The models you interact with through ChatGPT, Claude, or Gemini are at the frontier end — hundreds of billions of parameters running on massive GPU clusters. The models I run locally are smaller but still remarkably capable. And because they run on my own machine, I can use them without an internet connection, without a subscription, and without my data ever leaving my desk.

Tying It All Together

Let’s walk through the complete pipeline one more time, end to end.

You type: “Explain photosynthesis simply.”

Tokenization. Your text is split into tokens: ["Explain", " photo", "synthesis", " simply", "."]
Context assembly. The system prompt (if any) plus your message form the full context that the model will process.
Prediction begins. The model processes the token sequence through its neural network — billions of weights encoding patterns from trillions of words of training data — and calculates probability scores for every possible next token.
Token selection. Based on the temperature setting, the model selects from the highest-probability candidates. Maybe it picks “Photo” as the first output token.
Repeat. The selected token gets appended to the context. The model runs again with this slightly longer input. It picks the next token. And the next. And the next. Each one influenced by everything that came before it.
Stop. When the model predicts a stop token, generation ends. The accumulated tokens get decoded back into text and displayed as the response.

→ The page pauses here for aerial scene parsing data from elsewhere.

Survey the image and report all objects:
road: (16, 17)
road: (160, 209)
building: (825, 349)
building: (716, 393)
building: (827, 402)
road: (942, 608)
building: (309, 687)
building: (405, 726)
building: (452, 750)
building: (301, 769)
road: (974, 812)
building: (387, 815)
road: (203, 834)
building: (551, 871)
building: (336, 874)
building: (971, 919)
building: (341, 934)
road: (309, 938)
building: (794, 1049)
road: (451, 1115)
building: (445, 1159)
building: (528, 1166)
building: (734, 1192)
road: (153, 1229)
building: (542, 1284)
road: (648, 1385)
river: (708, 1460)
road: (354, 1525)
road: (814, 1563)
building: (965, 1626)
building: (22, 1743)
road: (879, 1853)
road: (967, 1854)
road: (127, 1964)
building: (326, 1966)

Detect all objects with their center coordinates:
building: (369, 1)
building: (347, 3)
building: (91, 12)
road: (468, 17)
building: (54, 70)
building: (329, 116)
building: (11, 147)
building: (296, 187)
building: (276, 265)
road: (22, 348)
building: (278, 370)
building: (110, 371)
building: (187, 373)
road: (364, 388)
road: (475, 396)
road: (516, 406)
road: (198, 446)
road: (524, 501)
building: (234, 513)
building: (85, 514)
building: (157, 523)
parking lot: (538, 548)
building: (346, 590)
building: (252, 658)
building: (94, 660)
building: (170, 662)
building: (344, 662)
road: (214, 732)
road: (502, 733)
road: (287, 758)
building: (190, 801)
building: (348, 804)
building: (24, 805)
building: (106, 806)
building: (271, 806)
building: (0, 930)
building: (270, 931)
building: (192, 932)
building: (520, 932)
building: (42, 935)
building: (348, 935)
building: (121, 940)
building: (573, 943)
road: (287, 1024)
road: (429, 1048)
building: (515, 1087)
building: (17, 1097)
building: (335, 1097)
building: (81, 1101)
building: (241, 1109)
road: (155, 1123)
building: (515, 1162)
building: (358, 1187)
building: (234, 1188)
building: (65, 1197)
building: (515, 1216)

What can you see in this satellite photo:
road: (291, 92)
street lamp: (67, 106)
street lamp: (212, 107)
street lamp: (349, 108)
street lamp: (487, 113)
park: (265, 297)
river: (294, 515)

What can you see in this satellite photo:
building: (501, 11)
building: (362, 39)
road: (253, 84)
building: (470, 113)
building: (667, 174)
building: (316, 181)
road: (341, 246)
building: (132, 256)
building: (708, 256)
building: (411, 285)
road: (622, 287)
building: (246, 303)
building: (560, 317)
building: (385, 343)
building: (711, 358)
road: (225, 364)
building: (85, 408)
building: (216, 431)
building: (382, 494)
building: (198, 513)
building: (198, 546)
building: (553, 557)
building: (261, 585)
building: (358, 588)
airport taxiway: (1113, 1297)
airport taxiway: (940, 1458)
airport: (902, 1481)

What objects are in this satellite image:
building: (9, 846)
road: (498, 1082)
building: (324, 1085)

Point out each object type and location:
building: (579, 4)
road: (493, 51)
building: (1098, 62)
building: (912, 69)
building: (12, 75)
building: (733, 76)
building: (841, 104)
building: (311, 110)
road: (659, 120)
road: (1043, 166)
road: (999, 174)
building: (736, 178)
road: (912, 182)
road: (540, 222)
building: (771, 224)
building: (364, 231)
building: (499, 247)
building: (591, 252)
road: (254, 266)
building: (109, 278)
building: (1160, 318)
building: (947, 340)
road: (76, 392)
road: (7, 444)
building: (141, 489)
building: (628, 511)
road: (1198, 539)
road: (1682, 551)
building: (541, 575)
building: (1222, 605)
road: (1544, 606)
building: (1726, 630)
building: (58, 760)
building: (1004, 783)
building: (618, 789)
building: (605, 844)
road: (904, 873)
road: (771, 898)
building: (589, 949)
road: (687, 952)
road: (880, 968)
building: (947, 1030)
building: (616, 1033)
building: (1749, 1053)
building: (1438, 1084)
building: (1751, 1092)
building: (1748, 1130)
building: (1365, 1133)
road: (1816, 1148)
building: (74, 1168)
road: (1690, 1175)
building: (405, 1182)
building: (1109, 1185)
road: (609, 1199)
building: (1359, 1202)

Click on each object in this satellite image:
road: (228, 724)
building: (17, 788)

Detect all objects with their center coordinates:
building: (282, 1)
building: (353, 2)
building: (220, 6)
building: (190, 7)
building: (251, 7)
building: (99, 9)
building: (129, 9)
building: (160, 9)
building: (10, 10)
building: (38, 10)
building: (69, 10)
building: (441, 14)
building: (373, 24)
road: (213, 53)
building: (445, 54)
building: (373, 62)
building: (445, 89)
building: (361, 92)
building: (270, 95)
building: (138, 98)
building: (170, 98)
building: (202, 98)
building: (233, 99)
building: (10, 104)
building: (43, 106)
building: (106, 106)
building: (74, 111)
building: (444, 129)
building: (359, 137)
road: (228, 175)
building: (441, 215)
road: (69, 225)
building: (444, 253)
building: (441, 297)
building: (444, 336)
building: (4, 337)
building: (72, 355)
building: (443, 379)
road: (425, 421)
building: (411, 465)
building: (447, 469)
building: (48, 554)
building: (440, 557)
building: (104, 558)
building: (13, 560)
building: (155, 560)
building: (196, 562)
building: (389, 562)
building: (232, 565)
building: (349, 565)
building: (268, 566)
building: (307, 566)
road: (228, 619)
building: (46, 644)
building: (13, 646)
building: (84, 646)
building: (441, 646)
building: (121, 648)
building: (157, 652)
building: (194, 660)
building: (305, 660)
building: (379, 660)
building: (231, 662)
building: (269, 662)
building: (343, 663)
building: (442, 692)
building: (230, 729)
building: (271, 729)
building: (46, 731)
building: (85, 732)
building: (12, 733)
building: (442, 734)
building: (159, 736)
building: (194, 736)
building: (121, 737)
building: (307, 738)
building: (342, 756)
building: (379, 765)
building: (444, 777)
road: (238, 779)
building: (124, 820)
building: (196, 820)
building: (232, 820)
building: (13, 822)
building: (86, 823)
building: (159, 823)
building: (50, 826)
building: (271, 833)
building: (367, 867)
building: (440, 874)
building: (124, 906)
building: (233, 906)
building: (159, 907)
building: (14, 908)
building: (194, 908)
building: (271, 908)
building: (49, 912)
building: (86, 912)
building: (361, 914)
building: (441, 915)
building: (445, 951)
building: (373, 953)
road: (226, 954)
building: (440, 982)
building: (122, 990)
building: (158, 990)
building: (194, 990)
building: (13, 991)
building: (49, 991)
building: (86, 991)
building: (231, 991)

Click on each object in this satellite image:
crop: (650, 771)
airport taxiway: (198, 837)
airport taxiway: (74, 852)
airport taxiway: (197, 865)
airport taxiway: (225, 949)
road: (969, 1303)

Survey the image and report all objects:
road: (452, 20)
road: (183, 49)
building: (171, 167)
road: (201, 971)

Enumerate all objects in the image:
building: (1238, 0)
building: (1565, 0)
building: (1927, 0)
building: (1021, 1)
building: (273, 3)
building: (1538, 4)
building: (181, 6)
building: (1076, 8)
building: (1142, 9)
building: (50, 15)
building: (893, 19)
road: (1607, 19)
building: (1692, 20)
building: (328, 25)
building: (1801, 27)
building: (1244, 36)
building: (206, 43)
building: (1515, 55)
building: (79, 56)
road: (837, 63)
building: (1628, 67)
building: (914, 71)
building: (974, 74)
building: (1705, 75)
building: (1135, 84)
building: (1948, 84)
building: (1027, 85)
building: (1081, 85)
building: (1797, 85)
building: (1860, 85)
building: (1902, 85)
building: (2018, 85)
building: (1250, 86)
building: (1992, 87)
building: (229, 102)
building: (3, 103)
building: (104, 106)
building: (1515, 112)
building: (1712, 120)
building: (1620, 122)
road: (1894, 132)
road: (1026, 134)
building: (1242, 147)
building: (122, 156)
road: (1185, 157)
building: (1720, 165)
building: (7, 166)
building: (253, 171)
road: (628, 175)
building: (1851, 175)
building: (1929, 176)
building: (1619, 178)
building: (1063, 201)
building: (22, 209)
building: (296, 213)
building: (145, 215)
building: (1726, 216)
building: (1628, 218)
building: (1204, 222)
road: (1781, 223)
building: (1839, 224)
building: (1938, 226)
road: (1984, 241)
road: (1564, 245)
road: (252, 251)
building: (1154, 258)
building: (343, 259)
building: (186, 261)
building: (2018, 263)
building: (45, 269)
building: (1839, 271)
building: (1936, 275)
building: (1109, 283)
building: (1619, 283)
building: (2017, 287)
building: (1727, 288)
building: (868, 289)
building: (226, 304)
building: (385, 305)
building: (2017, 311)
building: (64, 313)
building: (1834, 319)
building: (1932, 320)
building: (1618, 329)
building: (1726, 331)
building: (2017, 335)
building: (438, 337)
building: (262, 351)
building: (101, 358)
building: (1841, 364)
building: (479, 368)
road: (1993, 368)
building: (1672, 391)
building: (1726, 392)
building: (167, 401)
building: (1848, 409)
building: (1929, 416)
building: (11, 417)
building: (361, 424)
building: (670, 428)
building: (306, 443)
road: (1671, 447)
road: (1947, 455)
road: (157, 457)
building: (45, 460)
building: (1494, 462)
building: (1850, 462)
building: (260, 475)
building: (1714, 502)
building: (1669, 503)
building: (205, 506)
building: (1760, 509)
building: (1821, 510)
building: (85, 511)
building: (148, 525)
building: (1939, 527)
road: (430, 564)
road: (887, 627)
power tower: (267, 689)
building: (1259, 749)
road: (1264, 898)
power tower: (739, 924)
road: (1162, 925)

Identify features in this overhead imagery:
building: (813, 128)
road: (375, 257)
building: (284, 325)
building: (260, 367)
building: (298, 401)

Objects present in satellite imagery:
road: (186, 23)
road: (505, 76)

That’s it. Tokenize the input, predict one token at a time, decode the output. The magic is in the scale — billions of parameters trained on trillions of words, making predictions sophisticated enough to feel like conversation.

What You Learned

AI chatbots work on the same principle as your phone’s autocomplete: predicting the next most likely word, just at a massively larger scale
Text is broken into tokens (word pieces) before the model processes it — which is why models can struggle with tasks that require seeing individual letters or characters
The model is a pattern-matching engine trained on trillions of words, not a database of facts
Responses are generated one token at a time, each prediction informed by everything that came before
The context window limits how much of the conversation the model can see at once — longer conversations may lose earlier context
Temperature controls randomness: low temperature for predictable, factual outputs; high temperature for creative, varied outputs
System prompts are hidden instructions that shape the chatbot’s personality and behavior — you can influence them through custom instructions
Models hallucinate because they predict likely-sounding tokens, not verified facts — always verify important claims independently
Models range from 3 billion to 200+ billion parameters; bigger generally means more capable but requires more hardware
You can run capable AI models locally on your own machine with no cloud dependency — I run 69 of them on a single workstation

Next time a chatbot gives you a confident answer, you’ll know what’s actually happening: a pattern-matching engine is predicting the most likely next word, one token at a time. That’s not a reason to stop using these tools. It’s a reason to use them better.